Directions ->
What lines in the records include the string "Police"? Return each one.

Available data ->
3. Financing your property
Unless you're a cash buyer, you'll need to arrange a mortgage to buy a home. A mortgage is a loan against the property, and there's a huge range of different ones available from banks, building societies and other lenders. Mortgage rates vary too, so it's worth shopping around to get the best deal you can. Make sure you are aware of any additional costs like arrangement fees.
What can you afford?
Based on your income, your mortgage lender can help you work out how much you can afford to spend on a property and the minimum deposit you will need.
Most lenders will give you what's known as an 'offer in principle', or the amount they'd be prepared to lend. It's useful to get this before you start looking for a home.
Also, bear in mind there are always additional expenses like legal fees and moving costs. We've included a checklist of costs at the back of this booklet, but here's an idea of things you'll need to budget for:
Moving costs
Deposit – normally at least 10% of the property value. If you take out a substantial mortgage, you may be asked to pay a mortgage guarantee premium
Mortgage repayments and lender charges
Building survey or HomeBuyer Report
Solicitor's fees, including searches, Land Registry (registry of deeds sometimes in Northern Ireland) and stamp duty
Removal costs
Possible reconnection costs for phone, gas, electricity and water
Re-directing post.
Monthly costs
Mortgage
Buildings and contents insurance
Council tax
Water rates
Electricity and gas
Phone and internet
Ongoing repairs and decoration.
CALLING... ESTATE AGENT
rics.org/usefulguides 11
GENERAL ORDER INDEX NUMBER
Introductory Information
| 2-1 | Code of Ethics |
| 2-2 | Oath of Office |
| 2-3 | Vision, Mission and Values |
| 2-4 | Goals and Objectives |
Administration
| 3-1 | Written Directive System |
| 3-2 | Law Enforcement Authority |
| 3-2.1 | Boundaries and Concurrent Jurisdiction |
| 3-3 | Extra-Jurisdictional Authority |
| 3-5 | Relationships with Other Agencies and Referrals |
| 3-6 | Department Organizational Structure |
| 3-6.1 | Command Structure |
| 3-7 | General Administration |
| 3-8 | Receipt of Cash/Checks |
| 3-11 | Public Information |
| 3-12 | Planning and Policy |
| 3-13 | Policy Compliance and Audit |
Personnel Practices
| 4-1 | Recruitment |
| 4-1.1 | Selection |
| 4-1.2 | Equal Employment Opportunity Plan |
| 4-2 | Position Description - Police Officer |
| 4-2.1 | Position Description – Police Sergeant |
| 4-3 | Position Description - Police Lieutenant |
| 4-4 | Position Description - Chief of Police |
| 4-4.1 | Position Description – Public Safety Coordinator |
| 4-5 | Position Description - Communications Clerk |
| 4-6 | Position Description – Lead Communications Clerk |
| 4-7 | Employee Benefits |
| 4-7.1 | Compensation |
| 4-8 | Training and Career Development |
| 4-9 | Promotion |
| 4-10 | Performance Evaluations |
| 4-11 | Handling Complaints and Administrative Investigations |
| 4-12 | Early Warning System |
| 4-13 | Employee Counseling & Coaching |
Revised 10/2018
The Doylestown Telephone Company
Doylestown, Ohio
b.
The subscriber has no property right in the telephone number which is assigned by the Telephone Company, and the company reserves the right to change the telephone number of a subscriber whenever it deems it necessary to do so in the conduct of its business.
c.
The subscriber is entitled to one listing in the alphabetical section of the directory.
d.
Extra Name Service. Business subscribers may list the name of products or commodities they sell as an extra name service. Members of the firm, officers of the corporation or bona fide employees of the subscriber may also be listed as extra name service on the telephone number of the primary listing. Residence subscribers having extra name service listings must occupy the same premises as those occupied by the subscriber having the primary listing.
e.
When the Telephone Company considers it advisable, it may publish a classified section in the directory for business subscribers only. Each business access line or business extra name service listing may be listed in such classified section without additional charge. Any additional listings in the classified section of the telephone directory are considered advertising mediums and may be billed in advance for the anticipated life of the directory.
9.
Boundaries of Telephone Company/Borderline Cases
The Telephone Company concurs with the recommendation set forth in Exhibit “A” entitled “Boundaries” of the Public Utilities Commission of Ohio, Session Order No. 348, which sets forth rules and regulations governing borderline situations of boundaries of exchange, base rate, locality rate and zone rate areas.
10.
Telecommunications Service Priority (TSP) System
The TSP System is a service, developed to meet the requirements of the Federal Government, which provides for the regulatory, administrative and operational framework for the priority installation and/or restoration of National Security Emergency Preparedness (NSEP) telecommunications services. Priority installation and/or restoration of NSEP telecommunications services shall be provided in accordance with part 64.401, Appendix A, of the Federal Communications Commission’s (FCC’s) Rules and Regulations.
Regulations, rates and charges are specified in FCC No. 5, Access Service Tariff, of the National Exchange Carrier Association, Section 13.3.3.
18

Response to the exercise ->
| 4-2 | Position Description - Police Officer |
| 4-2.1 | Position Description – Police Sergeant |
| 4-3 | Position Description - Police Lieutenant |
| 4-4 | Position Description - Chief of Police |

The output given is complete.